Ergebnisse: Die PGE2-Konzentration wurde durch Behandlung der Organkulturen mit LPS (10 µg/mL) oder IL1β (10 ng/mL bzw. 100 ng/mL) im Vergleich zu unbehandelten Kontrollen signifikant erhöht (jeweils 21.7±0.8-fach, 5.5±0.9-fach bzw. 9.6±0.8-fach, n=27, p<0.0001). Erste Ergebnisse zeigten in Zellen, die aus LPS- oder IL1β-behandelten Proben isoliert wurden, eine erhöhte Expression von IL-6, IL-8, MMP-1 and MMP-3 und eine Erniedrigung der Koll-II und Aggrecan-Expression. Der GAG-Gehalt der Proben nahm während 2 Wochen Kulturzeit deutlich ab (62,4 ± 9%). Bezüglich der Glucose-Verbrauchswerte und der Lactat-Produktion zeigten die behandelten Proben ähnliche Werte wie die Kontrollen und lagen oberhalb des kritischen Mangel-Grenzwertes (1mM). Fluoreszierende Zellen konnten zu jedem Zeitpunkt im Gewebe nachgewiesen werden, mit nur geringen Unterschieden zwischen den verschiedenen Kulturbedingungen.
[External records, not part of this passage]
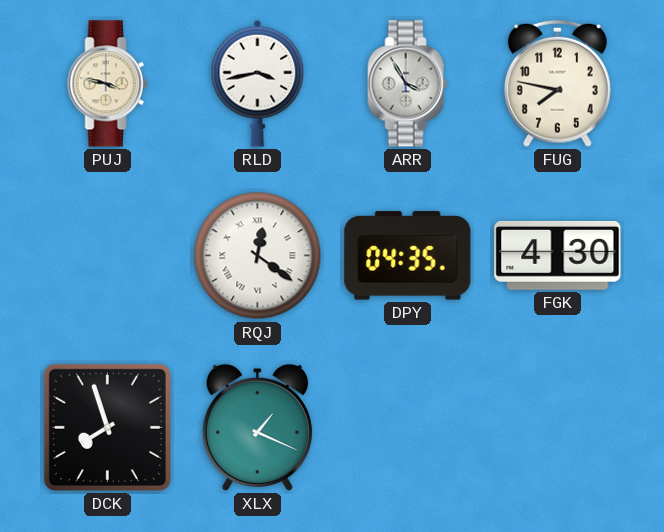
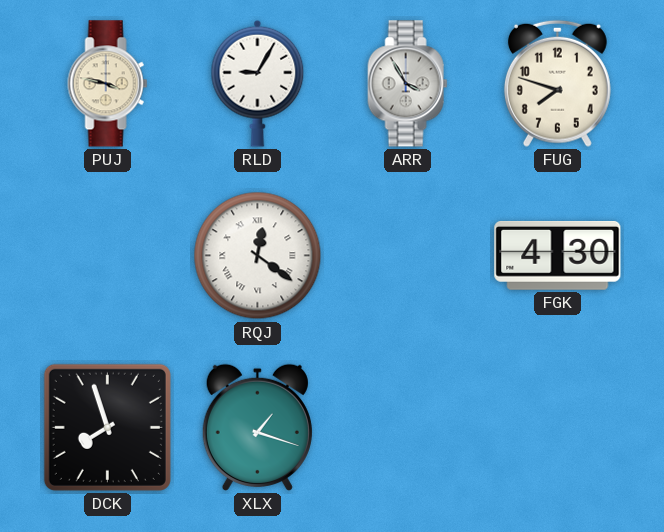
RLD: 3:43 -> 9:05
FUG: 7:47 -> 7:48
DPY: 04:35 -> none
XLX: 1:19 -> 1:18
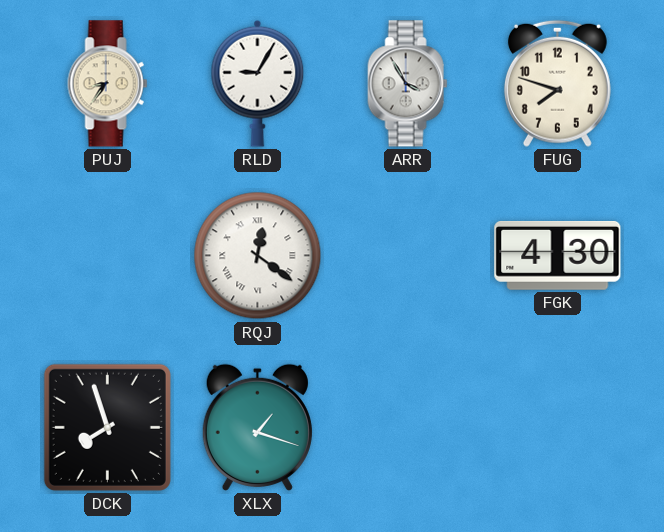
PUJ: 3:47 -> 8:36
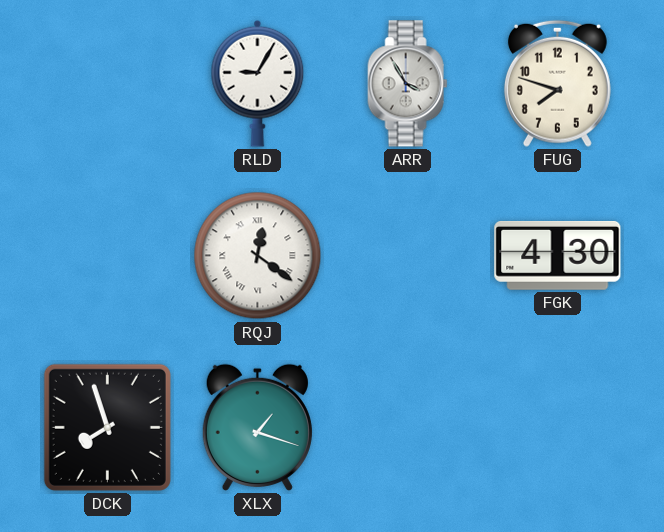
PUJ: 8:36 -> none
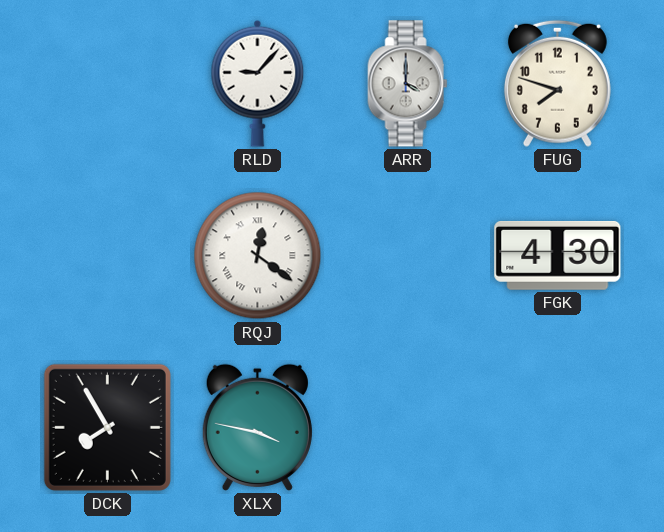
RLD: 9:05 -> 9:07
ARR: 3:55 -> 4:00
DCK: 7:57 -> 7:55
XLX: 1:18 -> 3:47
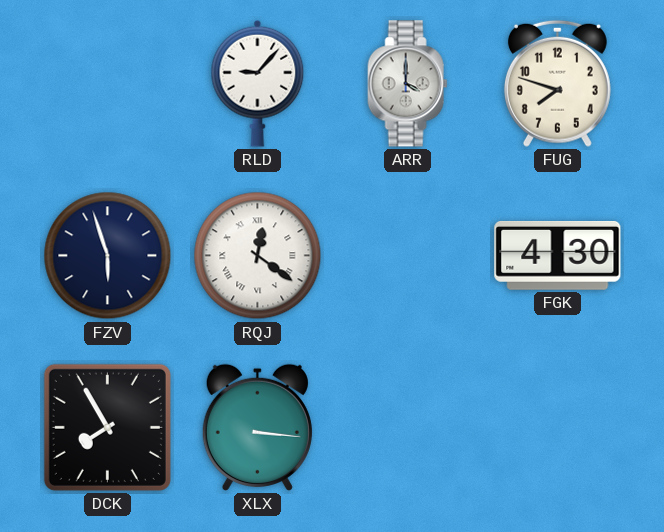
FZV: none -> 5:57
XLX: 3:47 -> 3:16
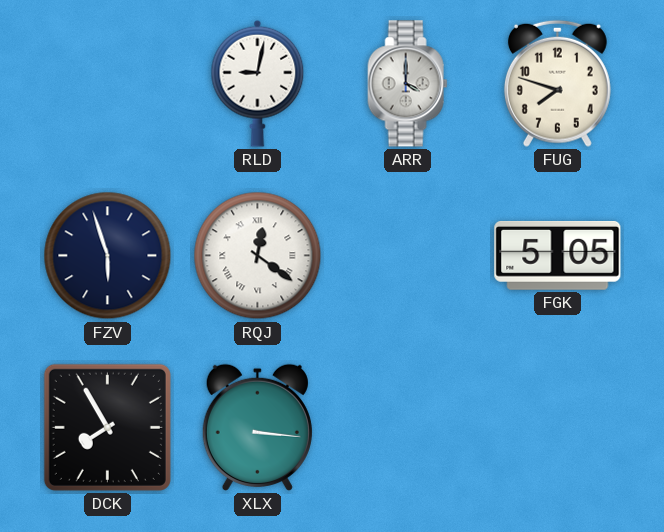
RLD: 9:07 -> 9:02
FGK: 4:30 -> 5:05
Schlussfolgerung: Durch Simulation degenerativer oder inflammatorischer Umgebungsbedingungen konnten wir in Organkulturen eine PGE2-Erhöhung, eine Expressionserhöhung von MMPs und Interleukinen sowie eine erniedrigte Matrixprotein-Expression induzieren. Der Nachweis injizierter fluoreszenz-markierter Zellen ermöglicht die Charakterisierung der Zellreaktionen unter Simulation einer degenerativen Umgebung. Dieses Modell bietet vielversprechende Möglichkeiten zur In-vitro-Testung regenerativer und anti-inflammatorischer Therapien der Bandscheibendegeneration.